(Source data)
-*-*-
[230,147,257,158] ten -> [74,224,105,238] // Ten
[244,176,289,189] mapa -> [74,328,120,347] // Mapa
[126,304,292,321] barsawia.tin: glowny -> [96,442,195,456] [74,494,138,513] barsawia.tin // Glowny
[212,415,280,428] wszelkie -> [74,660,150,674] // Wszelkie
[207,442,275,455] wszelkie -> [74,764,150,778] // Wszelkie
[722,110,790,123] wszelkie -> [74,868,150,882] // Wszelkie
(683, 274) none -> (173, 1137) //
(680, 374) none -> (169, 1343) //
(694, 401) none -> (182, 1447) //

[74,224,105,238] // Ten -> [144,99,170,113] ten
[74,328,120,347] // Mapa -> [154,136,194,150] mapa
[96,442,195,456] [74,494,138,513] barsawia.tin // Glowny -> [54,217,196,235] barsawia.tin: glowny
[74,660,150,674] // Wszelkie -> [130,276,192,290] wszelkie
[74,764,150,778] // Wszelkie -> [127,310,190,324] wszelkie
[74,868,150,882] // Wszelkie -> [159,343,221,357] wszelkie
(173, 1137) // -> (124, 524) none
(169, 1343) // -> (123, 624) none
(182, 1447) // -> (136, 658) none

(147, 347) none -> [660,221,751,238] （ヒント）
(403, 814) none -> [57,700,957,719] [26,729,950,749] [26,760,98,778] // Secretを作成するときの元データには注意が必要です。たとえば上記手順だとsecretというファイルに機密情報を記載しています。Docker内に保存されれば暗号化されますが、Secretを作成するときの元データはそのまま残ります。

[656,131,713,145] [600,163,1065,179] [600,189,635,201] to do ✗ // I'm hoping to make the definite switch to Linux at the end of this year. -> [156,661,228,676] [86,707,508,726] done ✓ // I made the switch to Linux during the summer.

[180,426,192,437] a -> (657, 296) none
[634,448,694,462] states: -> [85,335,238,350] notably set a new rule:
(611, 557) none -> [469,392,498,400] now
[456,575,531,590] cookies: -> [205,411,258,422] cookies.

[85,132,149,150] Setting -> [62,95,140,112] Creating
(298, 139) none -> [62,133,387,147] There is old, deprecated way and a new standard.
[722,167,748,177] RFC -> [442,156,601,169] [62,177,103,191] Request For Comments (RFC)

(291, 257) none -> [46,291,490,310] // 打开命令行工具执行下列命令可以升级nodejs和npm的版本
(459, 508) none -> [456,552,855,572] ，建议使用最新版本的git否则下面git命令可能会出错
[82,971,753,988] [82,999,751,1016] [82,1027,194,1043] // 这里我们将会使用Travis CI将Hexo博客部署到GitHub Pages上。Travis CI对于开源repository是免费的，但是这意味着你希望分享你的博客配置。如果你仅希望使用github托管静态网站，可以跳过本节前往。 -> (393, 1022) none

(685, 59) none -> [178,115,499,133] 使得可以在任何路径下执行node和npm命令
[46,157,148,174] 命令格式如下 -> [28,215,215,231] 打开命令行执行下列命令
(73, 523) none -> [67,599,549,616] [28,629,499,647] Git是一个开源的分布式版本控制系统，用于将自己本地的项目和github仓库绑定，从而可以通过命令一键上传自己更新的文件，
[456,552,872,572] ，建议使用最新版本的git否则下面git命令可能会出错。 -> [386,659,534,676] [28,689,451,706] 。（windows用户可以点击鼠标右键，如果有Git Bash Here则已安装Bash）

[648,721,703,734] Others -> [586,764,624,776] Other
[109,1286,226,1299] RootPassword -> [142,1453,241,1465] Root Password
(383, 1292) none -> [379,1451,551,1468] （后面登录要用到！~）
-*-*-
ACTION ITEM
From the records above, repeat exactly the lines from the one with "[74,660,150,674] // Wszelkie ->" through the one with "(182, 1447) // -> (136, 658) none", both included.

ANSWER SPACE
[74,660,150,674] // Wszelkie -> [130,276,192,290] wszelkie
[74,764,150,778] // Wszelkie -> [127,310,190,324] wszelkie
[74,868,150,882] // Wszelkie -> [159,343,221,357] wszelkie
(173, 1137) // -> (124, 524) none
(169, 1343) // -> (123, 624) none
(182, 1447) // -> (136, 658) none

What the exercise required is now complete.